Companies can avoid prosecution and preserve public image by:

  • Appointing a compliance officer

  • Making their employees available for investigations and interviews

  • Making voluntary disclosures with documents

  • Conducting risk assessment worldwide

  • Conducting thorough internal investigations

  • Making presentations to the DOJ regarding findings of internal investigation and status of risk assessment

  • Conducting extensive training for all employees on FCPA regulations

  • Strengthening company's anti-bribery policy, Implementing a gift-and-entertainment policy

  • Enhancing protocols for due diligence of vendors, suppliers, distributors, or other third-party associates

  • Terminating third-party agents/vendors or employees after thorough investigation

  • Instituting a non-retaliation policy for whistleblowers and introducing a hotline

  • Protecting confidentiality of whistleblowers

  • Hiring a specialized attorney

What should individuals do?

If there is any unreasonable offer or demand from anyone in return for official favors, an individual can:

  • Politely refuse to accept or pay a bribe.

  • If the demand persists, inform the person of your company policy regarding bribes and that you would have to report to your manager or employer, who will then contact enforcement agencies.

  • If a government official is making the demand for bribe, refer them to particular government procedures in your jurisdiction.

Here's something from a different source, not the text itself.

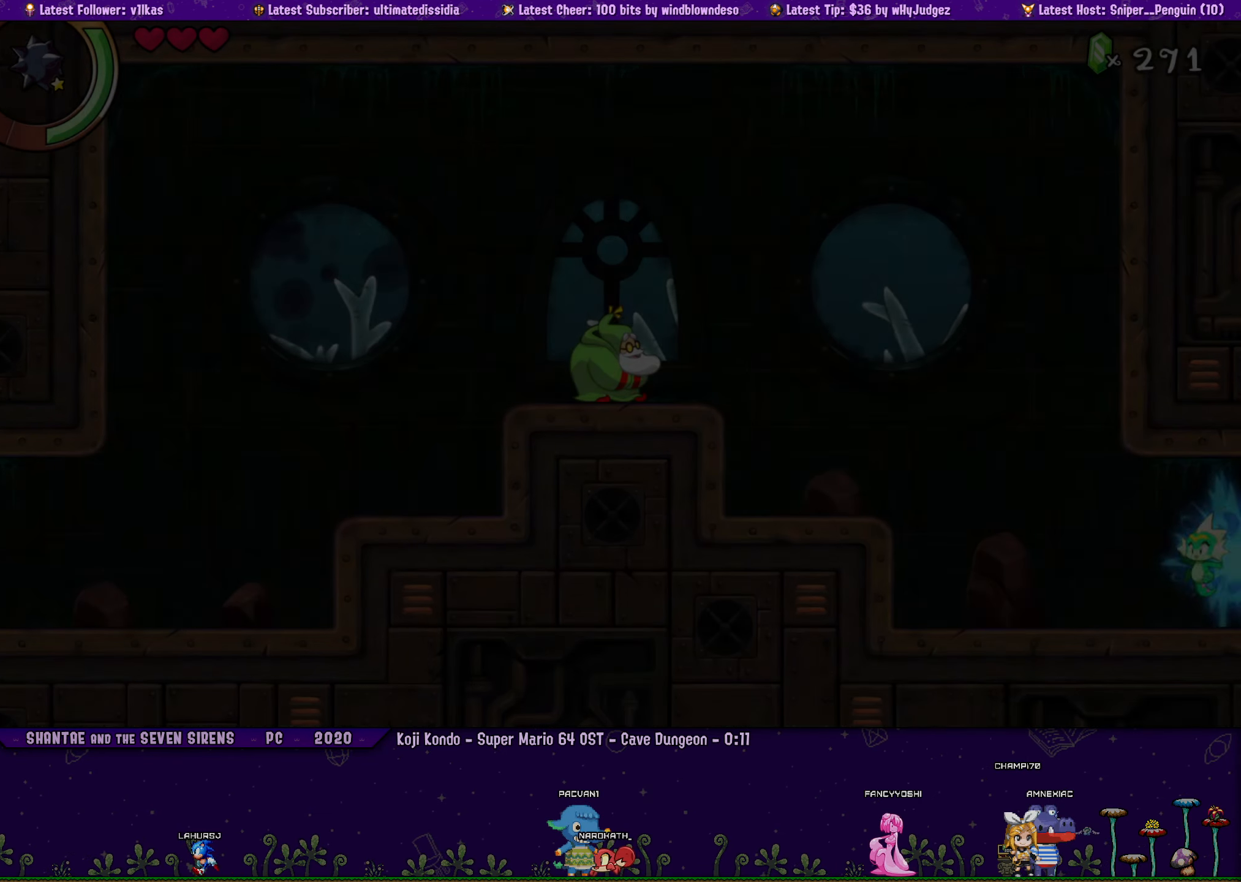
{"buttons": ["CROSS", "R1", "DPAD_LEFT"], "left_stick": "center", "button_events": [[300, "CROSS", "down"], [500, "R1", "down"]]}
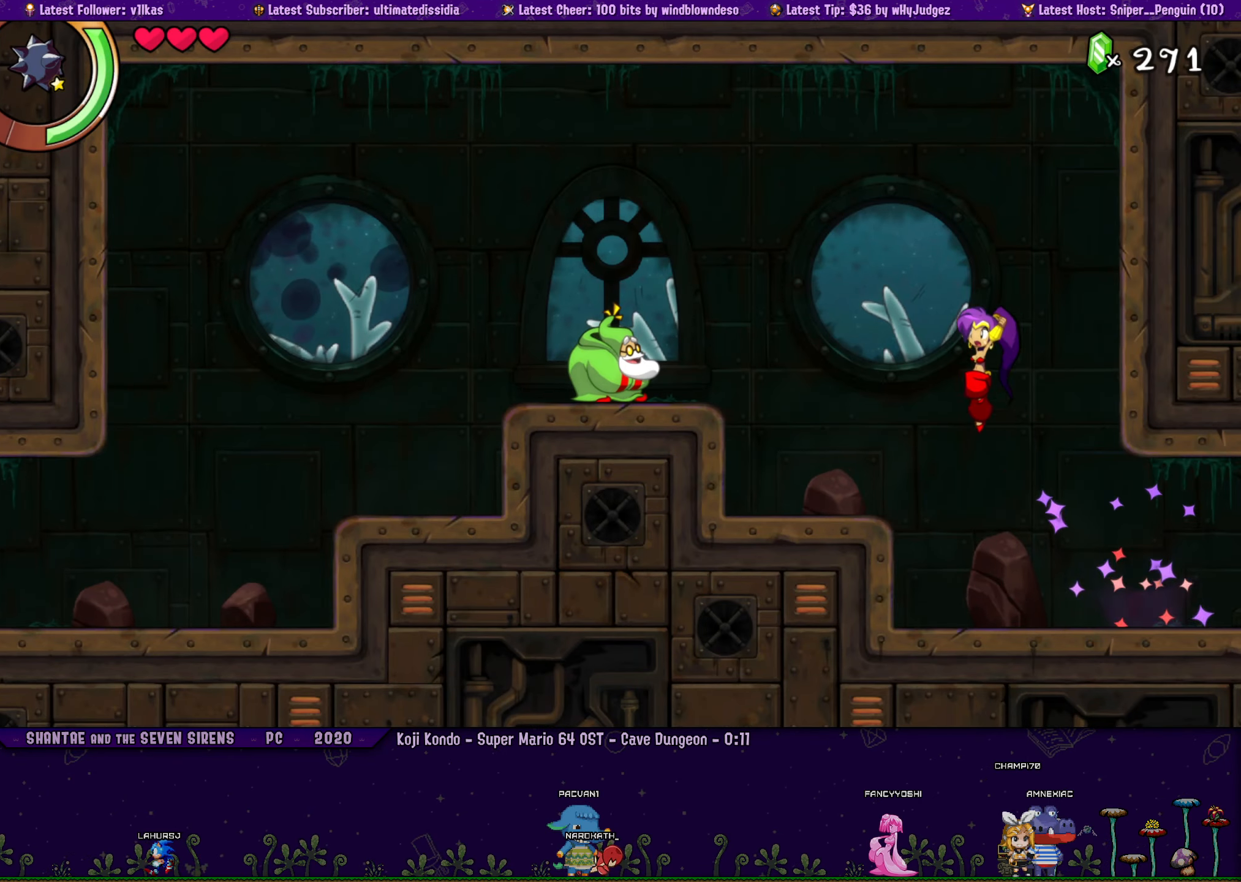
{"buttons": ["DPAD_LEFT"], "left_stick": "center", "button_events": [[434, "R1", "up"], [450, "CROSS", "up"]]}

Report the demand to concerned officials. Use the company hotline or the government website to report the violation.

  • If there is no resolution, talk to senior management officials.

  • Consult a lawyer, if you are unable to get help from your company.

  • If possible, document the evidence of corruption and maintain all records and eye-witness statements. Make copies of these and hand them over to your manager/employer or to concerned authorities.

  • Ask for documentary evidence and proof of any payments requested or made.


Although the government has been taking various steps to encourage voluntary self-disclosure with enhanced whistleblower incentives, individual accountability remains the key element when it comes to prevention of bribery.

Improved cooperation and increasing focus on investigations around the world amp up the need for voluntary disclosure in a timely manner. As societies' tolerance for misconduct steadily decreases, countries including the U.S. Europe, Japan, China, and Australia are ramping up enforcement capabilities, strengthening anti-corruption regulations, and focusing on coordinated raids.

1 U.S. Securities and Exchange Commission press release, “VimpelCom to Pay $795 Million in Global Settlement for FCPA Violations” February 18, 2016.
2 United States v. Sun-Diamond Growers of California, decided April 27, 1999. 526 US 398 (1999).
3 Hobbs Act (18 USC Section 1951 – Interference with commerce by threats or violence)
4 CNN: “Supreme Court vacates former Virginia gov. Bob McDonnell’s conviction.” June 27, 2016.
5 Foreign Corrupt Practices Act Corporate Enforcement Policy 2016.
6 Reuters Business News: “Ralph Lauren to pay $1.6 million to resolve Argentine bribery case” April 22, 2013.
7 Serious Fraud Office (SFO) Guidance on Bribery Act.
8 SFO: SFO agrees to first UK DPA with Standard Bank. November 30, 2015.
9 Dan Smith and James Fagan: “The UK’s First Civil Settlement for Failing to Prevent Bribery” October 22, 2015.